**Soal Latihan:**
[1] Tuliskan ulang dengan persis bagian teks pendakian Gunung Kerinci mulai dari "Salam Cinta dari" sampai dengan "siap untuk turun.".
[2] Tentukan apakah setiap pernyataan di bawah ini sesuai dengan teks pendakian Gunung Kerinci. Jawab ya atau tidak, lalu kutip kata-kata teks yang menentukannya.
(a) Pendakian sampai ke puncak memakan waktu 2 jam.
(b) Rombongan mulai turun gunung sebelum dzuhur.
(c) Perjalanan turun lebih lambat daripada perjalanan naik.

**Teks Latihan:**
☆ ☆ ☆
Trek berpasir siap kami lalui, dengan berhati-hati langkah kaki ini memilih pijakan supaya tidak terjatuh. Maju 1 langkah, mundur 2 langkah, kaki ini sudah lelah, tapi gue gak boleh berhenti, sebentar lagi sampai.

image

Menanti Fajar …

2 jam pendakian akhirnya kami sampai di Puncak Gunung Kerinci !!!

image

Sunrise …

image

Just feel free …

image

Santei …


image

Golden Sunrise …

image

Awan …

image

Puncak Gunung Kerinci …

image

Puncak Gunung Kerinci …

image

Gunung Tujuh dari Puncak Gunung Kerinci.


image

Smiley …


image

Yeay …


image

Golden Team …

image

Ada yang abis di Wisuda …

image

Semua senang … Alhamdulillah.

image

Magmadipa I Love U …

image

Just For You …

image

Salam Cinta dari Puncak …

Semua begitu senang, menikmati panorama yang begitu sedap di pandang mata. Tapi ini bukan tujuan akhir, bonus itu akhirnya didapatkan, namun perjalanan belum selesai, saat memulai mendaki, maka kita harus siap untuk turun.

Walau badan sudah lemas, tapi kami harus segera turun. Seharusnya kami ikut serta memeriahkan kemerdekaan Republik Indonesia esok hari, namun kami sadar diri, badan sudah lelah, logistik sudah habis, dan ini sudah lebih dari cukup kami menikmati Gunung Kerinci, kini saatnya Pulang, dengan selamat tanpa ada kurang satupun.

Saatnya Turun …

Faktanya kami baru turun gunung setelah dzuhur, sekitar pukul 12.30 WIB. Rasa malas dan lelah harus kami lawan, hari ini kami sudah siap untuk turun gunung.

Perjalanan turun tentu lebih cepat, karena logistik yang kami bawa sudah separuhnya dihabiskan, persediaan minumpun kini sudah semakin menipis. Dehidrasi kini menghantui, tapi kami percaya, kami yakin bahwa kami bisa melalui semua ini bersama.
☆ ☆ ☆
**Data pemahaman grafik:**
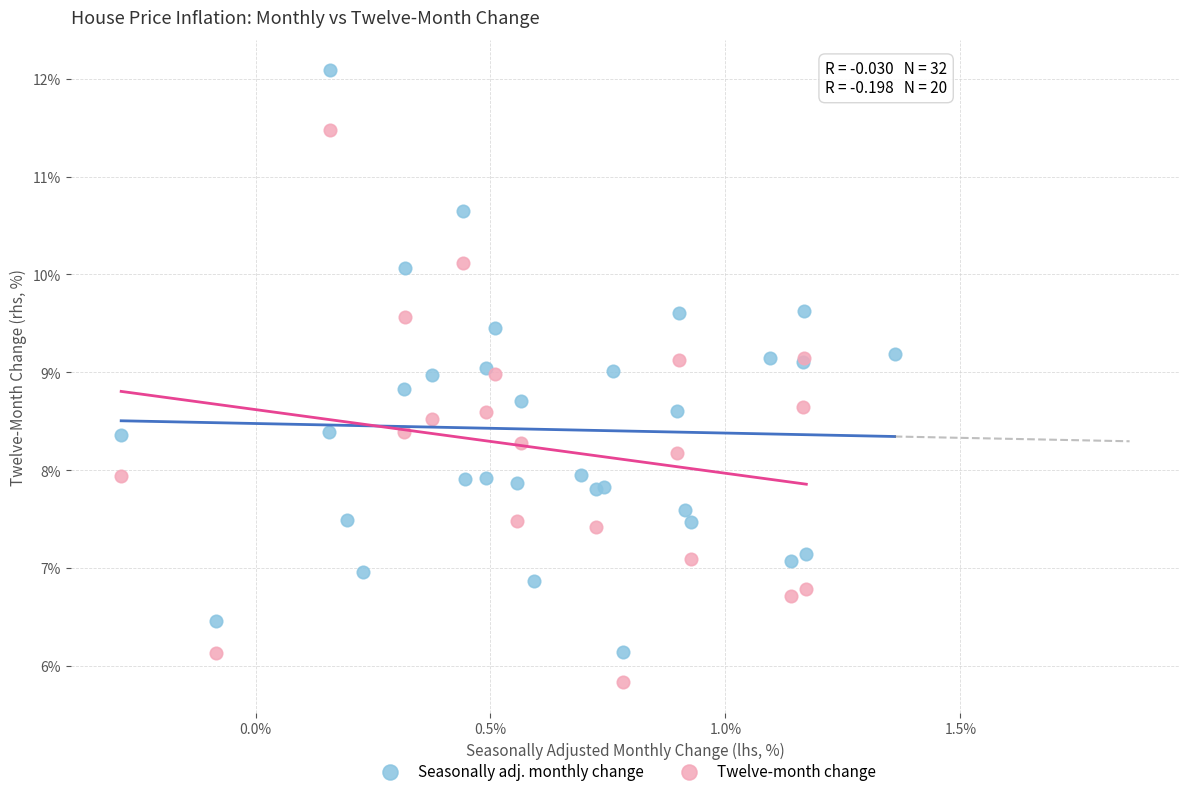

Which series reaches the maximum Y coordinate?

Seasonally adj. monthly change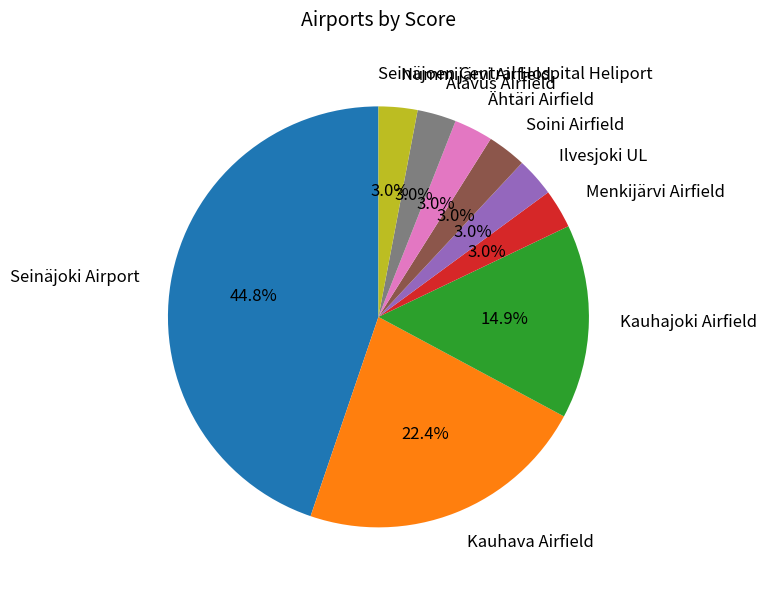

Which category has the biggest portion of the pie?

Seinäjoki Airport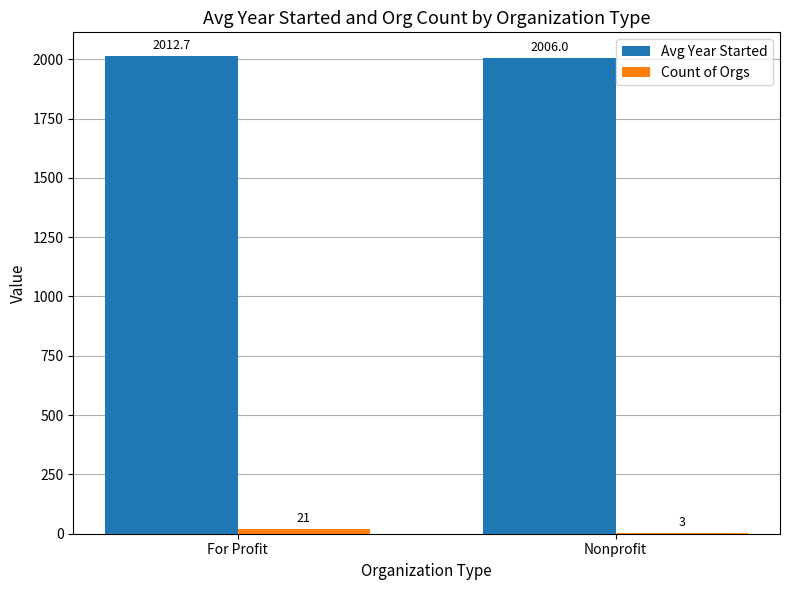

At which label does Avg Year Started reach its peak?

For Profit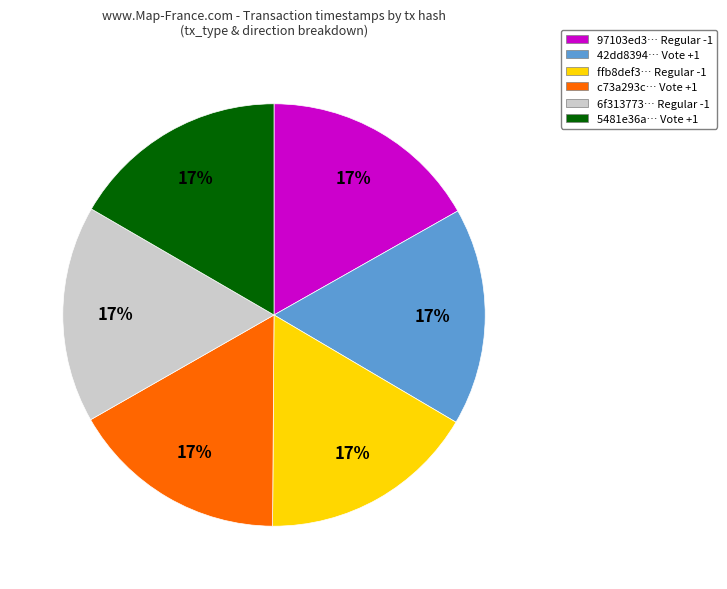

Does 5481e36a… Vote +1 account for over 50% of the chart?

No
☆ ☆ ☆
**Jawaban Soal:**
[1]
Salam Cinta dari Puncak …

Semua begitu senang, menikmati panorama yang begitu sedap di pandang mata. Tapi ini bukan tujuan akhir, bonus itu akhirnya didapatkan, namun perjalanan belum selesai, saat memulai mendaki, maka kita harus siap untuk turun.

[2]
(a) Ya: "2 jam pendakian akhirnya kami sampai di Puncak Gunung Kerinci !!!"
(b) Tidak: "Faktanya kami baru turun gunung setelah dzuhur, sekitar pukul 12.30 WIB."
(c) Tidak: "Perjalanan turun tentu lebih cepat"